| Excerpted text |

** START **

WW: One tried and tested method for assembling steel without a welder is rolling seams and crimping them down.
It's kind of like rolling down the top of a bag of coffee. You put 2 pieces of steel together and fold the edge down over itself 180 degrees. Then you do it again, so you have a fully encloses seam joint. If you do it carefully (and there are many hand and bench tools to effectively make this kind of joint), you'll end up with something about as strong as the car's body panel, which is typically joined the same way (and then spot welded every few inches to keep the roll tight over 10 years of use).
Some of these joints, like the "overlap" joint in the top left, really need spot welds every so often if the metal will be flexed and moved around. Other joints that are stronger might not.

** END **

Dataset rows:
** START **

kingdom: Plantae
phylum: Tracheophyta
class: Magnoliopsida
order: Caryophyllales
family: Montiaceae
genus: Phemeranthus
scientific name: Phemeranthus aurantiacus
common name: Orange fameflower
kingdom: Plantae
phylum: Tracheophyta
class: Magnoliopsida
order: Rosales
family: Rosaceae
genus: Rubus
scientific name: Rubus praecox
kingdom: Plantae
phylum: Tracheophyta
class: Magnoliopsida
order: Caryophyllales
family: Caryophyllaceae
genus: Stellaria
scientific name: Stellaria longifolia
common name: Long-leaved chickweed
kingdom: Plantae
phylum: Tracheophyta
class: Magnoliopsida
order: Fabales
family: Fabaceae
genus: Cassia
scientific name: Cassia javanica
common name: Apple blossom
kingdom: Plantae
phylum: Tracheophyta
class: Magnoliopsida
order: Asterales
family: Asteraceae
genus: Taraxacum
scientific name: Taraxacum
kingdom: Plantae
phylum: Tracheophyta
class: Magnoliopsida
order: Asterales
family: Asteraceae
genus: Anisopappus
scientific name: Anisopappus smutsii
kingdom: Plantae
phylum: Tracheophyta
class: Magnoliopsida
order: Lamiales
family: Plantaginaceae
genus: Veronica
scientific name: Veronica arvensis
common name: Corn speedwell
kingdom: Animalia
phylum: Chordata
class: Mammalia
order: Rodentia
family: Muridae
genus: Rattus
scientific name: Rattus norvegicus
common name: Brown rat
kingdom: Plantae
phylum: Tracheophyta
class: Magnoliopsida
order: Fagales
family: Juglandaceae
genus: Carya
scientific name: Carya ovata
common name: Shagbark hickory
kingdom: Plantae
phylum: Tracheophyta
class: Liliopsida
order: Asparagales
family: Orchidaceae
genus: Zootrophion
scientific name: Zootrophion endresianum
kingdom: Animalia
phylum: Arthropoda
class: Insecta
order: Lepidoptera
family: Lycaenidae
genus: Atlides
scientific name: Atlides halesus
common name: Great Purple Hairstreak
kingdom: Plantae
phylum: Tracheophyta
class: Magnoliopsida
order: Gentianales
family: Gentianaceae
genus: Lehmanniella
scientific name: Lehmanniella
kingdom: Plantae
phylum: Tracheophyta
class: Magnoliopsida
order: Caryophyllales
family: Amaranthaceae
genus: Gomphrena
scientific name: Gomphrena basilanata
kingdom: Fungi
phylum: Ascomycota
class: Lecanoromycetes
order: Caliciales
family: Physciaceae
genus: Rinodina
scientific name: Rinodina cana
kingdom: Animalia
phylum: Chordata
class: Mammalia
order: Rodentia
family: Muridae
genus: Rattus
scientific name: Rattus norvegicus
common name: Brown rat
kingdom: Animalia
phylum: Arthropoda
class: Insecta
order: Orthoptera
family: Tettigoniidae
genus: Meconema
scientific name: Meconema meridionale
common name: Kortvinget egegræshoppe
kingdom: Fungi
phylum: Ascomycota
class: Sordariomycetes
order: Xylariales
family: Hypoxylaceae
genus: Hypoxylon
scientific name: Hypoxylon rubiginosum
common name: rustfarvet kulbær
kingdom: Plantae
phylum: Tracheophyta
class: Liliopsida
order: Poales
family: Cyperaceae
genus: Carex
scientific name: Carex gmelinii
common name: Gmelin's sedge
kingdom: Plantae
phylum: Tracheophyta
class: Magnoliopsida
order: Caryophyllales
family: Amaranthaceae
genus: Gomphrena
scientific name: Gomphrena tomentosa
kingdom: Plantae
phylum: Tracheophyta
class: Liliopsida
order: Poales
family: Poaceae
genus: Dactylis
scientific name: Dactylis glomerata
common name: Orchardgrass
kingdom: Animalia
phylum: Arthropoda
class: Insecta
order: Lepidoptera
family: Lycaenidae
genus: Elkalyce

** END **

| What you will do |
#1 In the passage on crimped steel seams, repeat the text from "Some of these" to "stronger might not.".
#2 According to the passage on crimped steel seams, how many degrees is the edge folded down over itself when two pieces of steel are put together?

| Solutions to each task |
#1
Some of these joints, like the "overlap" joint in the top left, really need spot welds every so often if the metal will be flexed and moved around. Other joints that are stronger might not.

#2 180 degrees.